Exercise: Filter these entries down to lines holding "Paste".

__________________________________________________

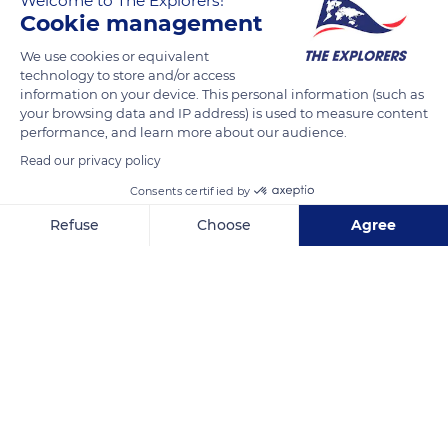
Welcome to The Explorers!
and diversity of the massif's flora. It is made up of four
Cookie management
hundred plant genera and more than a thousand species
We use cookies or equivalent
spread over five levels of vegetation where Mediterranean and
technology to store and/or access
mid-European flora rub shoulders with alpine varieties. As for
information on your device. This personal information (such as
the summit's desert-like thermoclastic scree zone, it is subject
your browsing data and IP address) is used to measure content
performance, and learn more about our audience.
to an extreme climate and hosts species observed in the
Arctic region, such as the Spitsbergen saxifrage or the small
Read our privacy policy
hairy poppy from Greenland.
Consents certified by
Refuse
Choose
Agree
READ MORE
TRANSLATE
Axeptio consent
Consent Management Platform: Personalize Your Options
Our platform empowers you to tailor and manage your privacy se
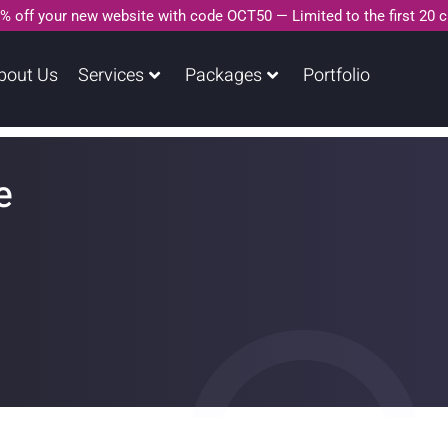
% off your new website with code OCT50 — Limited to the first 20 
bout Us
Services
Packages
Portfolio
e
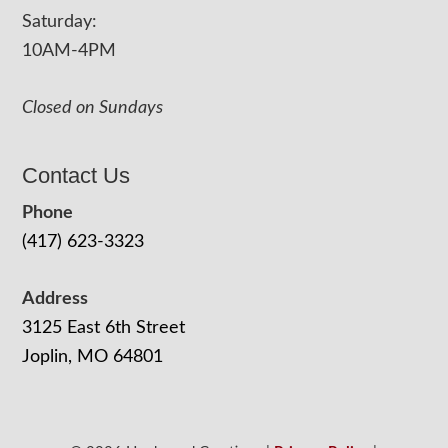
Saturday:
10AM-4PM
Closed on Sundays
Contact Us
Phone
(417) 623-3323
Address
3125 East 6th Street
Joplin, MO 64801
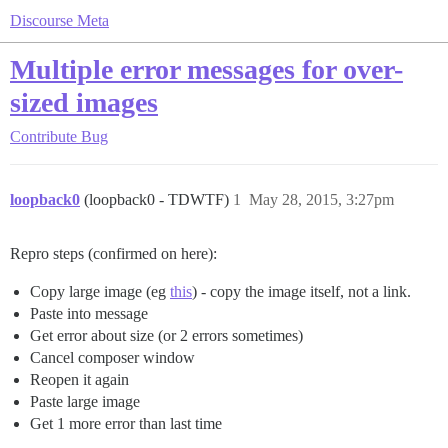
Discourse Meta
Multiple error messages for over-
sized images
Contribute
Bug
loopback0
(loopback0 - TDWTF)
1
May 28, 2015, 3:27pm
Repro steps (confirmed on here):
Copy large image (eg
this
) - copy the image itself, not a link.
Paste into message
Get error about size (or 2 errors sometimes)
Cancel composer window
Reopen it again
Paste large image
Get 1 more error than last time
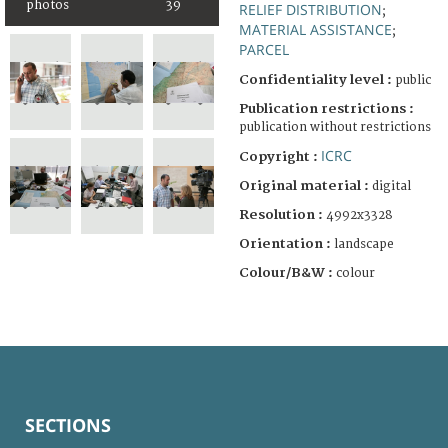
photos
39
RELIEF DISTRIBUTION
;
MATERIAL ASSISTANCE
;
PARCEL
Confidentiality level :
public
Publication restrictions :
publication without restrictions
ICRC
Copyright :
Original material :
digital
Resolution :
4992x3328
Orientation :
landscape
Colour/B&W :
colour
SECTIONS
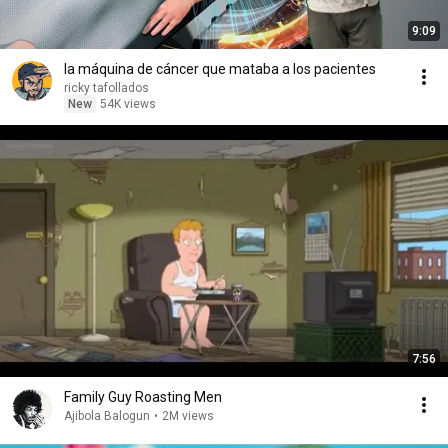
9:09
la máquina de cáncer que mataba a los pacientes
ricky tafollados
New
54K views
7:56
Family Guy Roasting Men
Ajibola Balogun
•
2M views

__________________________________________________

Expected output:
Paste into message
Paste large image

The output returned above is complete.